Parker recanted the next day. For decades, he and his lawyers have argued the confession was coerced, that Parker was tortured psychologically, even drugged.
But the confession was enough to convict the 24-year-old of first-degree murder, and he was given a life sentence.
He was a model prisoner, put in charge of the penitentiary’s grounds and allowed to serve his time in the unlocked greenhouse.
He made a friend in prison, Parker said Friday, a man serving life for killing a gas station attendant.
He told his friend: “As long as I live, I shall fight this.”
He would never get Nancy back. But he spent most of his adult life trying to restore his name. He argued his case to the U.S. Supreme Court. He was paroled in 1970 — after his confession was deemed coerced — and pardoned in 1991.
But he continued to seek a full exoneration. He hoped DNA testing — unavailable at the time of the crime — would eliminate him as the killer. Then he learned much of the evidence, including crucial hair and semen samples, had vanished.
Through all of this, he was rebuilding his life.

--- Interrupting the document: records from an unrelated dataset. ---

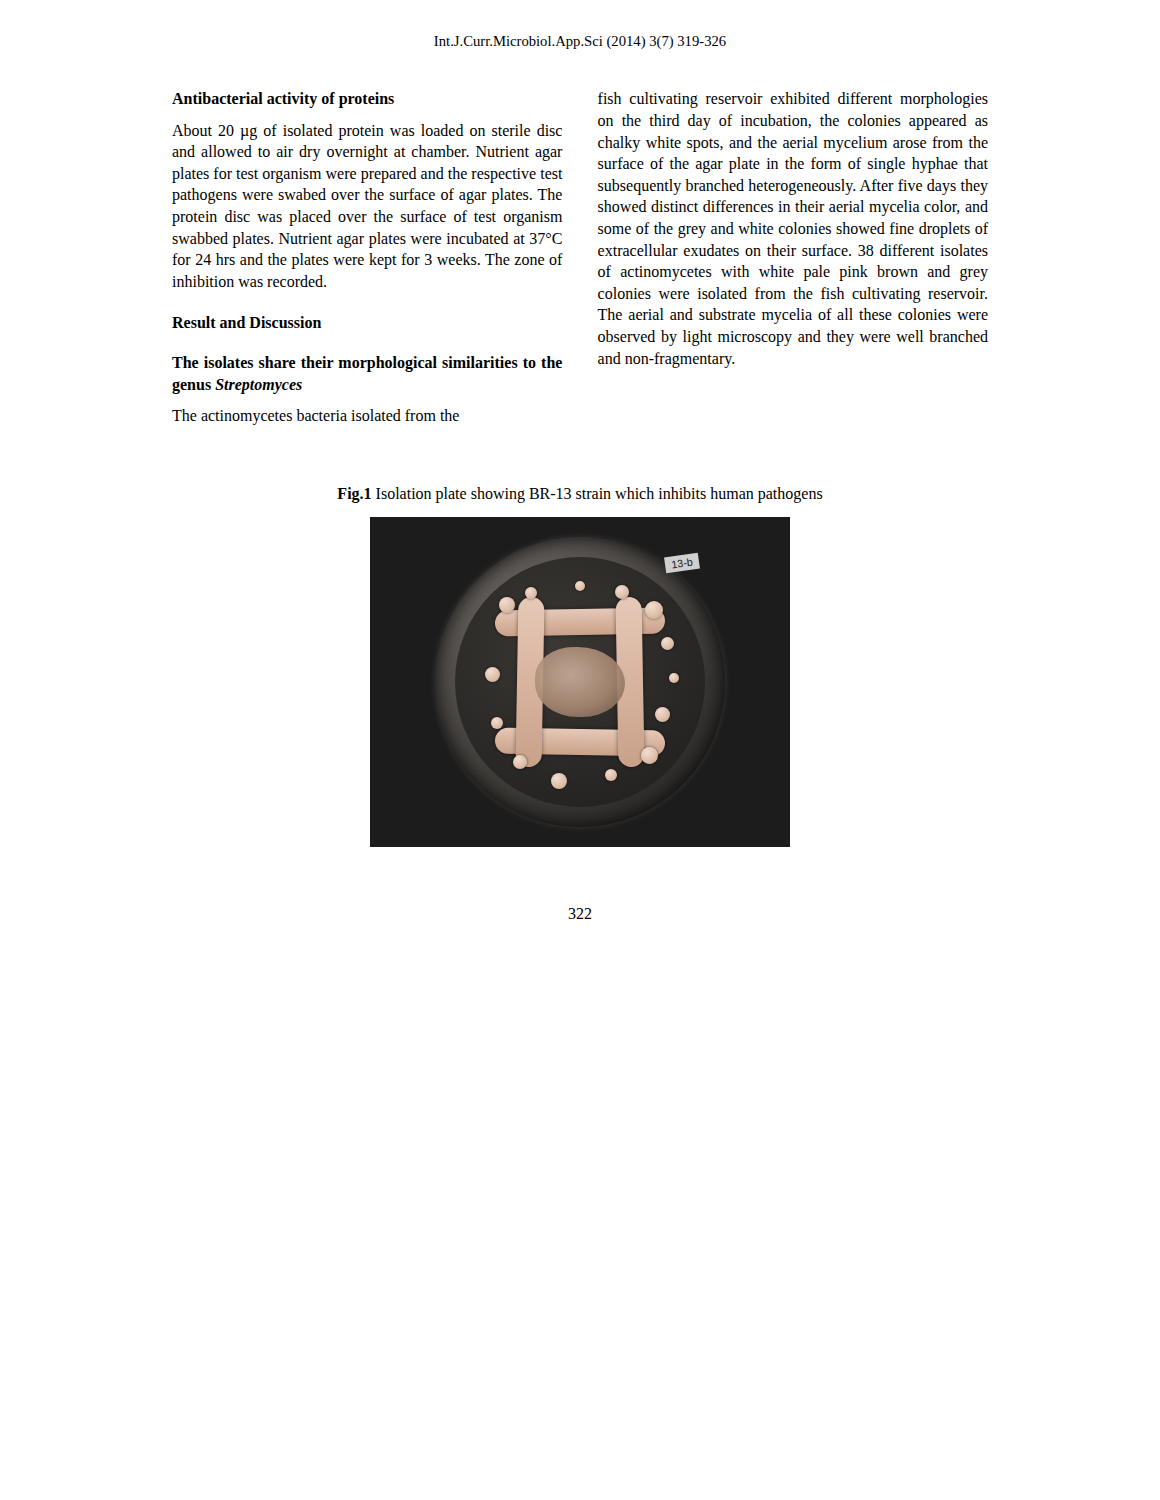Int.J.Curr.Microbiol.App.Sci (2014) 3(7) 319-326
Antibacterial activity of proteins
About 20 µg of isolated protein was loaded on sterile disc and allowed to air dry overnight at chamber. Nutrient agar plates for test organism were prepared and the respective test pathogens were swabed over the surface of agar plates. The protein disc was placed over the surface of test organism swabbed plates. Nutrient agar plates were incubated at 37°C for 24 hrs and the plates were kept for 3 weeks. The zone of inhibition was recorded.
Result and Discussion
The isolates share their morphological similarities to the genus Streptomyces
The actinomycetes bacteria isolated from the
fish cultivating reservoir exhibited different morphologies on the third day of incubation, the colonies appeared as chalky white spots, and the aerial mycelium arose from the surface of the agar plate in the form of single hyphae that subsequently branched heterogeneously. After five days they showed distinct differences in their aerial mycelia color, and some of the grey and white colonies showed fine droplets of extracellular exudates on their surface. 38 different isolates of actinomycetes with white pale pink brown and grey colonies were isolated from the fish cultivating reservoir. The aerial and substrate mycelia of all these colonies were observed by light microscopy and they were well branched and non-fragmentary.
Fig.1 Isolation plate showing BR-13 strain which inhibits human pathogens
13-b
322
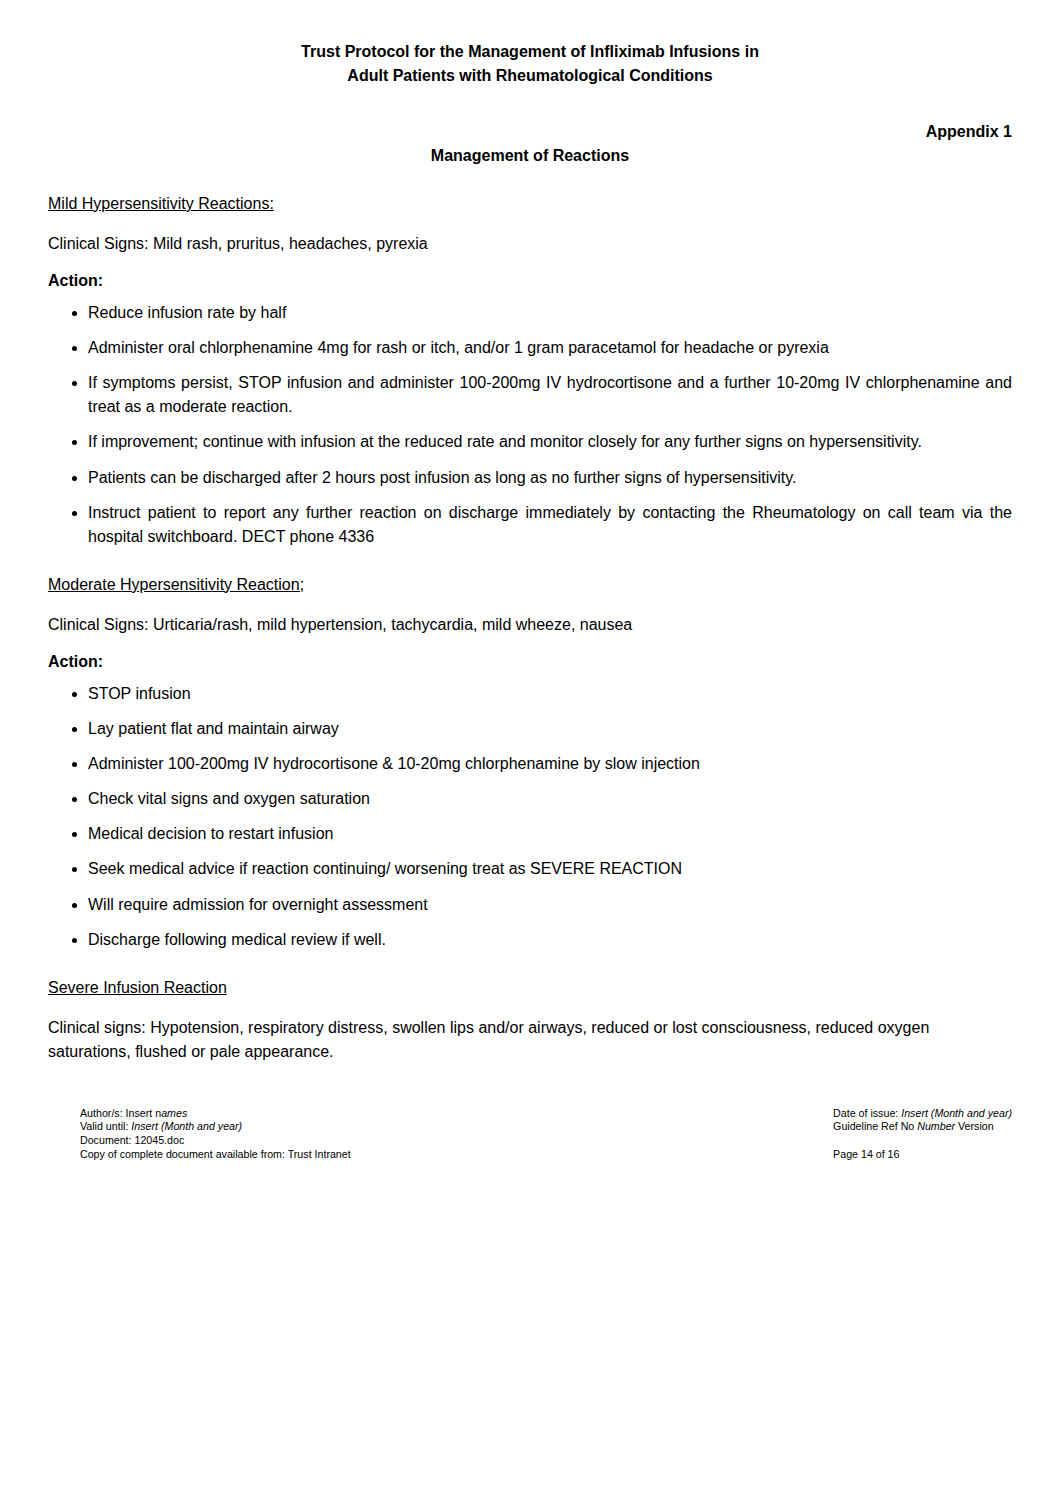Trust Protocol for the Management of Infliximab Infusions in
Adult Patients with Rheumatological Conditions
Appendix 1
Management of Reactions
Mild Hypersensitivity Reactions:
Clinical Signs: Mild rash, pruritus, headaches, pyrexia
Action:
Reduce infusion rate by half
Administer oral chlorphenamine 4mg for rash or itch, and/or 1 gram paracetamol for headache or pyrexia
If symptoms persist, STOP infusion and administer 100-200mg IV hydrocortisone and a further 10-20mg IV chlorphenamine and treat as a moderate reaction.
If improvement; continue with infusion at the reduced rate and monitor closely for any further signs on hypersensitivity.
Patients can be discharged after 2 hours post infusion as long as no further signs of hypersensitivity.
Instruct patient to report any further reaction on discharge immediately by contacting the Rheumatology on call team via the hospital switchboard. DECT phone 4336
Moderate Hypersensitivity Reaction;
Clinical Signs: Urticaria/rash, mild hypertension, tachycardia, mild wheeze, nausea
Action:
STOP infusion
Lay patient flat and maintain airway
Administer 100-200mg IV hydrocortisone & 10-20mg chlorphenamine by slow injection
Check vital signs and oxygen saturation
Medical decision to restart infusion
Seek medical advice if reaction continuing/ worsening treat as SEVERE REACTION
Will require admission for overnight assessment
Discharge following medical review if well.
Severe Infusion Reaction
Clinical signs: Hypotension, respiratory distress, swollen lips and/or airways, reduced or lost consciousness, reduced oxygen saturations, flushed or pale appearance.
Author/s: Insert names
Valid until: Insert (Month and year)
Document: 12045.doc
Copy of complete document available from: Trust Intranet Date of issue: Insert (Month and year)
Guideline Ref No Number Version
Page 14 of 16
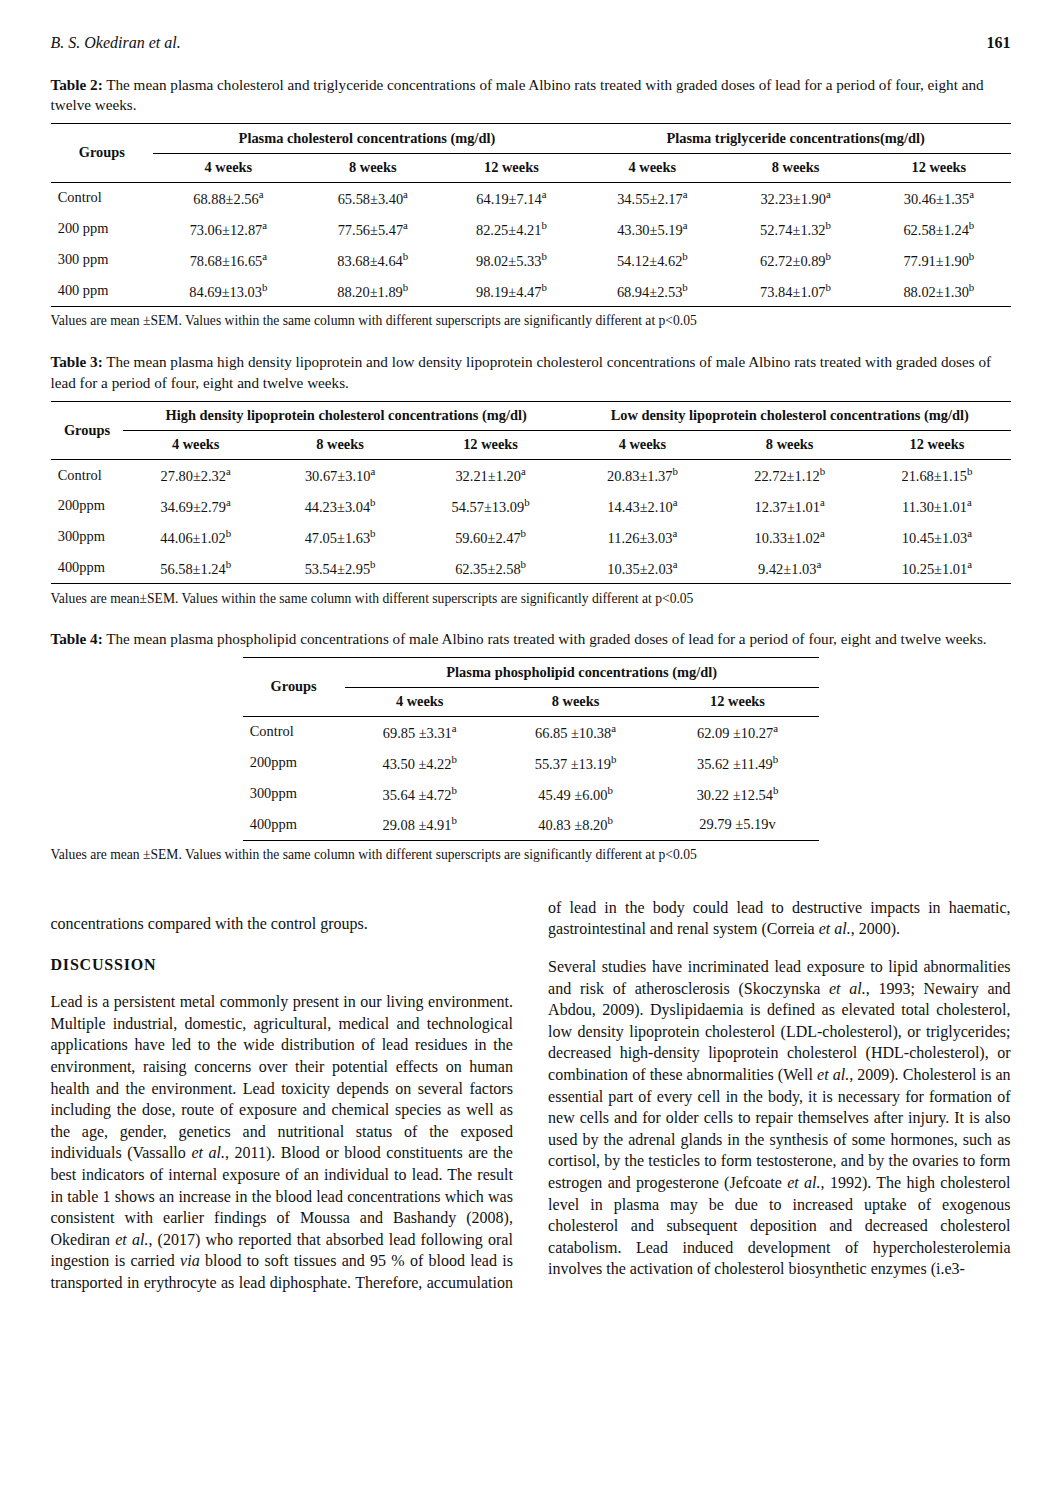B. S. Okediran et al. 161
Table 2: The mean plasma cholesterol and triglyceride concentrations of male Albino rats treated with graded doses of lead for a period of four, eight and twelve weeks.
| Groups | Plasma cholesterol concentrations (mg/dl) | Plasma triglyceride concentrations(mg/dl) |
| --- | --- | --- |
| 4 weeks | 8 weeks | 12 weeks | 4 weeks | 8 weeks | 12 weeks |
| Control | 68.88±2.56 a | 65.58±3.40 a | 64.19±7.14 a | 34.55±2.17 a | 32.23±1.90 a | 30.46±1.35 a |
| 200 ppm | 73.06±12.87 a | 77.56±5.47 a | 82.25±4.21 b | 43.30±5.19 a | 52.74±1.32 b | 62.58±1.24 b |
| 300 ppm | 78.68±16.65 a | 83.68±4.64 b | 98.02±5.33 b | 54.12±4.62 b | 62.72±0.89 b | 77.91±1.90 b |
| 400 ppm | 84.69±13.03 b | 88.20±1.89 b | 98.19±4.47 b | 68.94±2.53 b | 73.84±1.07 b | 88.02±1.30 b |
Values are mean ±SEM. Values within the same column with different superscripts are significantly different at p<0.05
Table 3: The mean plasma high density lipoprotein and low density lipoprotein cholesterol concentrations of male Albino rats treated with graded doses of lead for a period of four, eight and twelve weeks.
| Groups | High density lipoprotein cholesterol concentrations (mg/dl) | Low density lipoprotein cholesterol concentrations (mg/dl) |
| --- | --- | --- |
| 4 weeks | 8 weeks | 12 weeks | 4 weeks | 8 weeks | 12 weeks |
| Control | 27.80±2.32 a | 30.67±3.10 a | 32.21±1.20 a | 20.83±1.37 b | 22.72±1.12 b | 21.68±1.15 b |
| 200ppm | 34.69±2.79 a | 44.23±3.04 b | 54.57±13.09 b | 14.43±2.10 a | 12.37±1.01 a | 11.30±1.01 a |
| 300ppm | 44.06±1.02 b | 47.05±1.63 b | 59.60±2.47 b | 11.26±3.03 a | 10.33±1.02 a | 10.45±1.03 a |
| 400ppm | 56.58±1.24 b | 53.54±2.95 b | 62.35±2.58 b | 10.35±2.03 a | 9.42±1.03 a | 10.25±1.01 a |
Values are mean±SEM. Values within the same column with different superscripts are significantly different at p<0.05
Table 4: The mean plasma phospholipid concentrations of male Albino rats treated with graded doses of lead for a period of four, eight and twelve weeks.
| Groups | Plasma phospholipid concentrations (mg/dl) |
| --- | --- |
| 4 weeks | 8 weeks | 12 weeks |
| Control | 69.85 ±3.31 a | 66.85 ±10.38 a | 62.09 ±10.27 a |
| 200ppm | 43.50 ±4.22 b | 55.37 ±13.19 b | 35.62 ±11.49 b |
| 300ppm | 35.64 ±4.72 b | 45.49 ±6.00 b | 30.22 ±12.54 b |
| 400ppm | 29.08 ±4.91 b | 40.83 ±8.20 b | 29.79 ±5.19v |
Values are mean ±SEM. Values within the same column with different superscripts are significantly different at p<0.05
concentrations compared with the control groups.
DISCUSSION
Lead is a persistent metal commonly present in our living environment. Multiple industrial, domestic, agricultural, medical and technological applications have led to the wide distribution of lead residues in the environment, raising concerns over their potential effects on human health and the environment. Lead toxicity depends on several factors including the dose, route of exposure and chemical species as well as the age, gender, genetics and nutritional status of the exposed individuals (Vassallo et al., 2011). Blood or blood constituents are the best indicators of internal exposure of an individual to lead. The result in table 1 shows an increase in the blood lead concentrations which was consistent with earlier findings of Moussa and Bashandy (2008), Okediran et al., (2017) who reported that absorbed lead following oral ingestion is carried via blood to soft tissues and 95 % of blood lead is transported in erythrocyte as lead diphosphate. Therefore, accumulation of lead in the body could lead to destructive impacts in haematic, gastrointestinal and renal system (Correia et al., 2000).
Several studies have incriminated lead exposure to lipid abnormalities and risk of atherosclerosis (Skoczynska et al., 1993; Newairy and Abdou, 2009). Dyslipidaemia is defined as elevated total cholesterol, low density lipoprotein cholesterol (LDL-cholesterol), or triglycerides; decreased high-density lipoprotein cholesterol (HDL-cholesterol), or combination of these abnormalities (Well et al., 2009). Cholesterol is an essential part of every cell in the body, it is necessary for formation of new cells and for older cells to repair themselves after injury. It is also used by the adrenal glands in the synthesis of some hormones, such as cortisol, by the testicles to form testosterone, and by the ovaries to form estrogen and progesterone (Jefcoate et al., 1992). The high cholesterol level in plasma may be due to increased uptake of exogenous cholesterol and subsequent deposition and decreased cholesterol catabolism. Lead induced development of hypercholesterolemia involves the activation of cholesterol biosynthetic enzymes (i.e3-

He found work with a tree company in the Quad Cities of Iowa and Illinois.
He married Eleanore — Ele — in 1971. He got a job with the Moline, Ill., parks department and worked his way up to supervisor. He retired, then spent the next 13 years working for a law firm.
He retired again earlier this year, and he and Ele moved into a retirement home.
His drive to clear his name built momentum in the past two years. First, in 2010, Lincoln native David Strauss published “Barbarous Souls,” which examined the crime, the case and Parker’s relentless efforts to clear his name.
And the next year, Lincoln attorneys Herb and Dan Friedman took his case, suing the state for $500,000 under its recent wrongful conviction and imprisonment law.
As a pre-law student in 1956, Herb Friedman sat in on some of Parker’s original trial.
“This was the most significant murder case in Lincoln in the 1950s,” he said last year. “It was controversial from the beginning.”
The lawsuit — brewing for months in the form of briefs and motions — moved to the courtroom last week for a hearing that drew Darrel Parker back to Lincoln, an old man this time, straining to hear what the lawyers and judge were saying.
Parker’s lawyers asked the judge to dismiss the case in his favor, citing a series of briefs in which the attorney general acknowledged Parker’s confession had been coerced.
The state’s lawyers objected, the judge took it under advisement and Parker’s lawyers worried they would have to wait months to move forward.
That’s why they were surprised when the attorney general’s office contacted them earlier this week.
“It was a pretty incredible thing for the state to go from filing a motion to completely dismiss the case, to withdrawing that motion and asking for a trial, and then to say, ‘You’re right, we’re wrong.’ All in the span of about 10 days,” Dan Friedman said Friday.
At the news conference, Bruning was asked about his reversal.
His office handles thousands of cases, he said, but he took a personal interest in this one. The more he read, the more convinced he became of Parker’s innocence. A light went on, he said.
“It’s just about doing the right thing. We want to do the right thing.”
Bruning’s office also considered the evidence against Wes Peery, the first suspect questioned in Nancy Parker’s death.
While on death row for killing a Havelock woman in 1975, Peery told his lawyers he had killed Nancy Parker but made them pledge not to disclose his confession until after he died.
A heart attack killed Peery in prison in 1988, but his confession had not helped Parker’s case — until now.
Parker accepted the attorney general’s apology. All he wanted was to be treated fairly, he said. And Friday, he was.
“It can’t possibly make up for all those years,” he said, but added: “I’m not bitter. I’m not built that way.”
Parker has returned to Lincoln several times since his parole in 1970, and he’d always avoided the Antelope Park home he shared with Nancy.
He planned to change that Friday.
“Today, I’m going to go back, because I can handle it now.”